Source extract:
+ + + + +
EnClaws targets enterprise-grade digital assistant containerization and multi-user runtime scenarios. Security issues may involve multi-tenant isolation, cross-session leakage, layered-memory exposure, container escape, authorization bypass, message-channel authentication, audit-data tampering, secret exposure, and unsafe Skill execution. If you believe you have found a security vulnerability, please report it privately and do not open a public issue first.

Supported Versions

Before 1.0, we follow a "main branch first" security-fix strategy:

Branch / Version Status Notes
main / latest state of the default branch Primary line for security fixes
Most recent pre-release tag or snapshot ⚠️ Best effort, no backport guarantee
Stale snapshots, private forks, or historical branches not kept in sync No security support commitment

How to Report

  1. Prefer GitHub private vulnerability reporting
    If the repository has GitHub Private Vulnerability Reporting or Security Advisories enabled, use that channel.
  2. If private reporting is not yet enabled
    Do not publish vulnerability details in public. You may open a minimal issue without technical details solely to request a private communication channel.
  3. Do not paste sensitive material into public channels
    Do not post customer data, chat transcripts, access credentials, production logs, internal IPs, cloud resource details, or directly exploitable attack details in public.
+ + + + +
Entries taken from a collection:
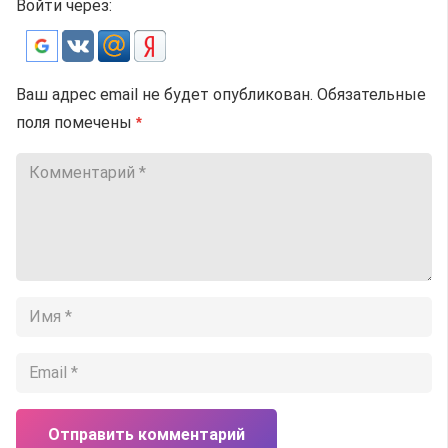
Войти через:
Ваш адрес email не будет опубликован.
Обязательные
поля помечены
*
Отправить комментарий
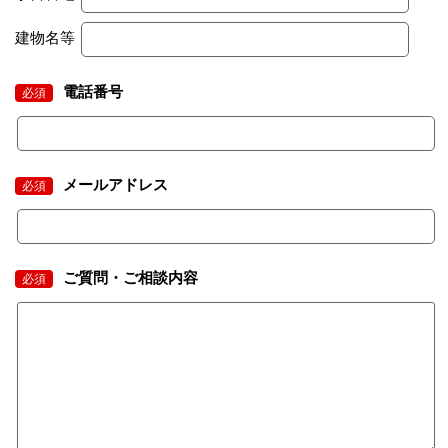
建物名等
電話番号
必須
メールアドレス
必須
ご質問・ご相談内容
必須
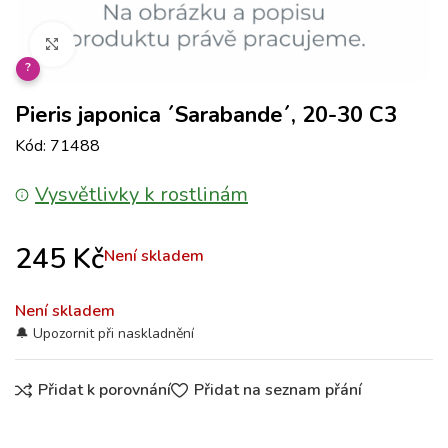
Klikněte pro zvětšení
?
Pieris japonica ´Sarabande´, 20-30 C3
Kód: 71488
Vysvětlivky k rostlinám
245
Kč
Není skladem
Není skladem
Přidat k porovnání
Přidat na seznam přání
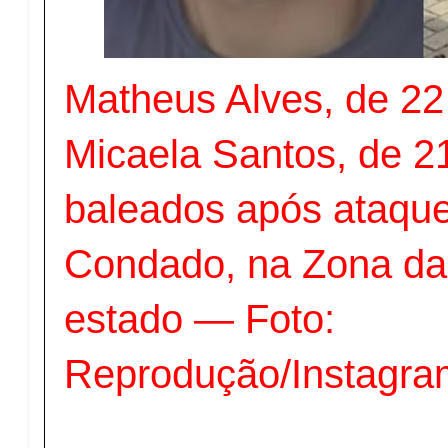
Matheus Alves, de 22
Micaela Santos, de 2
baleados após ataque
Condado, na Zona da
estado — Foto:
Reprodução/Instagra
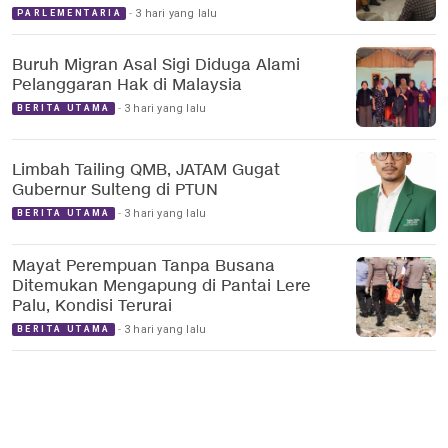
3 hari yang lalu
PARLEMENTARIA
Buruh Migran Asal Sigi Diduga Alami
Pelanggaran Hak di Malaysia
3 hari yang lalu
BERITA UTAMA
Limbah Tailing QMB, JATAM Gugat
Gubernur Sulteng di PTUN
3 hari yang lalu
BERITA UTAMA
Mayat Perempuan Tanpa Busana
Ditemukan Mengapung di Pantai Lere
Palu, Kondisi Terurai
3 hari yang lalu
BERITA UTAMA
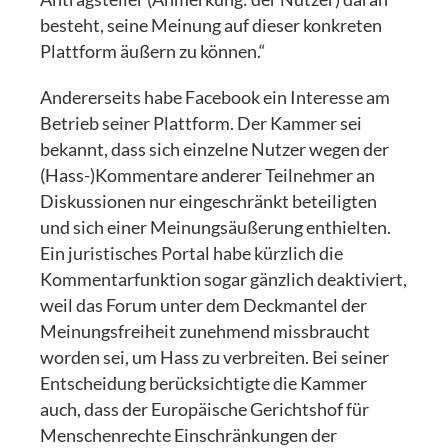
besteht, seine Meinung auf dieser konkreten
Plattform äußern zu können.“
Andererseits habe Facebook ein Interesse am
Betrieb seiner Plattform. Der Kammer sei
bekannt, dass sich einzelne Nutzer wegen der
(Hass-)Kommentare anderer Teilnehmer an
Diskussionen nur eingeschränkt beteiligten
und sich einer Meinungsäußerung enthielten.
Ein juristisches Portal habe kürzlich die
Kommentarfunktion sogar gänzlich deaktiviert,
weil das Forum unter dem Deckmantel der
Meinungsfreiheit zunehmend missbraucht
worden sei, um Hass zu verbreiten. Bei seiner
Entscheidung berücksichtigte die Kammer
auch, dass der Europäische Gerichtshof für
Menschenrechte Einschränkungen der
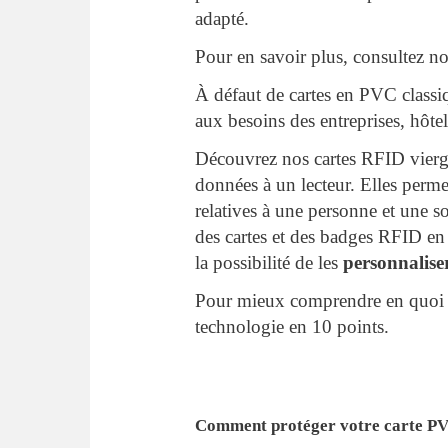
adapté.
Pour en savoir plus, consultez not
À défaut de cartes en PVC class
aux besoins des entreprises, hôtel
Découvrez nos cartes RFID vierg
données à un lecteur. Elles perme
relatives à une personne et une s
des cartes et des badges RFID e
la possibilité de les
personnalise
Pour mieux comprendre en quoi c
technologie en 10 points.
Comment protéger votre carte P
+ + + + +
Work task 1:
Answer these questions about the EnClaws security policy:
(a) What security-fix strategy does the project follow before 1.0?
(b) What note applies to the most recent pre-release tag or snapshot?
(c) If private reporting is not yet enabled, what may a reporter open, and for what sole purpose?
Work task 2: Reproduce the EnClaws security policy word for word between "How to Report" and "attack details in public.", inclusive.

Written answer 1:
(a) A "main branch first" strategy.
(b) Best effort, no backport guarantee.
(c) A minimal issue without technical details, solely to request a private communication channel.

Written answer 2:
How to Report

  1. Prefer GitHub private vulnerability reporting
    If the repository has GitHub Private Vulnerability Reporting or Security Advisories enabled, use that channel.
  2. If private reporting is not yet enabled
    Do not publish vulnerability details in public. You may open a minimal issue without technical details solely to request a private communication channel.
  3. Do not paste sensitive material into public channels
    Do not post customer data, chat transcripts, access credentials, production logs, internal IPs, cloud resource details, or directly exploitable attack details in public.